Сейчас уже за полночь. Мама, наверное, подумала, что я уже давно в кровати, и заперлась изнутри, таким образом оставив меня снаружи.
Делать нечего – стучусь, мысленно приготовившись к жесткому разносу.
Следует грозный топот голых ступней в коридоре, возня с замком, и наконец дверь с треском распахивается. Свет лампы – как раз из-за маминой головы, он затемняет ее силуэт передо мною.
– Какого дьявола, где ты была?
Не сводя с меня сурового взгляда, пропускает внутрь.
– Прости, ну пожалуйста, мам. Я в роще занималась…
Мама ахает:
– Это что… что это такое у тебя в руках?
– Просто скрипка, что же еще? Моя скрипка. – Торопливо сую ее под мышку, чтобы мама не успела рассмотреть. Но почему я не слышу ожидаемой ругани из-за того, что всех разбудила?
– А-а. А то уж мне на секунду показалось… Я подумала… Ладно, Шейди, не важно. Просто сегодня опять пришли скверные новости… – Устало проводит по лицу дрожащей рукой, потом отступает на несколько шагов и тяжело опускается в кресло.
– Опять о Джессе? – К горлу немедленно подступает паника. Неужели новые улики? Или еще один свидетель?
Мама кивает.
– Ничего особенного, только подрался сегодня. Адвокат говорит, на него ни с того ни с сего набросились пара каких-то мальчишек. Тоже заключенных, конечно.
На меня одновременно накатывают тревога и раскаяние.
– Не волнуйся, мам, я уверена, с ним все в порядке. – Падаю на колени рядом с ее креслом. – Уж что-что, а постоять за себя Джесс умеет. Сама сколько раз убеждалась.
– Но их было двое! И кто знает, что это за парни, за что загремели… – Мамин голос срывается.
– С ним все будет хорошо.

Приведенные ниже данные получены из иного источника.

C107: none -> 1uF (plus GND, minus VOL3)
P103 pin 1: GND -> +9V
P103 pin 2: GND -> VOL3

Вот увидишь, с ним ничего не случится!
– А я не могу… Не могу даже позвонить узнать, как дела, проверить… – Она уже даже не всхлипывает, а страдальчески стонет. – Ничем не помочь… Ничего не сделать…

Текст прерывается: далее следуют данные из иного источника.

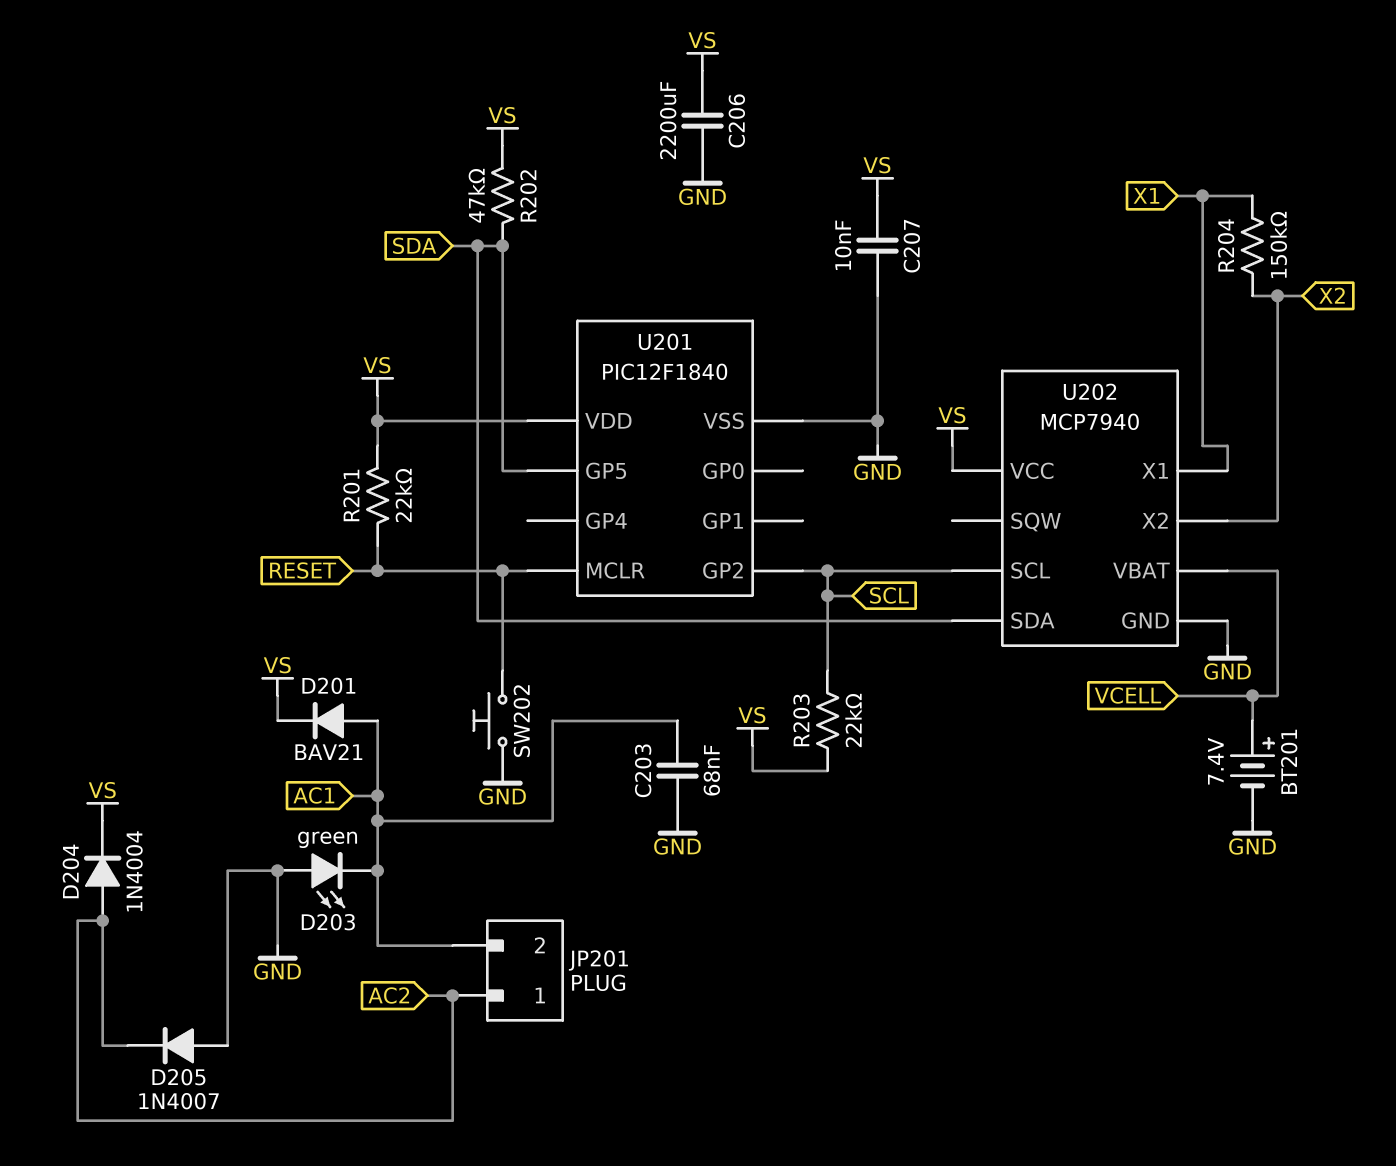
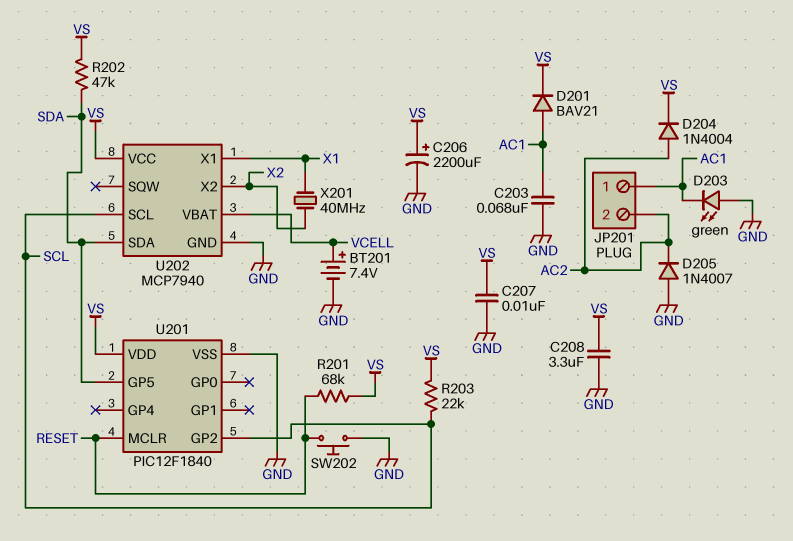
C206: 2200uF (GND, VS) -> 2200uF (plus VS, minus GND)
C208: none -> 3.3uF (GND, VS)
JP201 pin 1: AC2 -> AC1
JP201 pin 2: AC1 -> AC2
R201: 22k (RESET, VS) -> 68k (RESET, VS)
R204: 150k (X1, X2) -> none
X201: none -> 40MHz (X1, X2)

– Ничего-ничего. – Глажу ее по спине. – Не кори себя. Все нормально, все нормально… – Но собственное мое воображение с калейдоскопической скоростью подкидывает десятки образов возможных бед, грозящих брату в подобном месте. Один ужаснее другого, и все они – много страшнее самого жестокого мордобоя.
– Со стороны-то он кажется крутым, понимаю, но ему нельзя в тюрьму! Джесс там не выдержит, со своим нежным сердцем! И такой еще молодой, совсем ребенок…
– Я знаю, мама.
И не просто «знаю», но, в отличие от нее, могу попробовать спасти его. А именно – выяснить точно, раз и навсегда, он убил Джима или не он. Папа велел ждать – мол, еще не готова, но я-то уже разобралась, как действует скрипка. Значит, готова, готовее уже некуда. Вот только вытрясу из Кеннета все, что возможно, о событиях того утра в недостроенном доме – и все, можно приступать.
* * *
Однако сводный не звонит, и на эсэмэски не отвечает, а на следующее утро в школе, стоит мне завидеть его на горизонте, каким-то волшебным образом исчезает из поля зрения. Избегает меня – это очевидно. Не спугнул ли его Седар, сообщив, что я его ищу? Может, просто расстроился, опасается моих намерений призвать дух Джима? Или есть другие причины?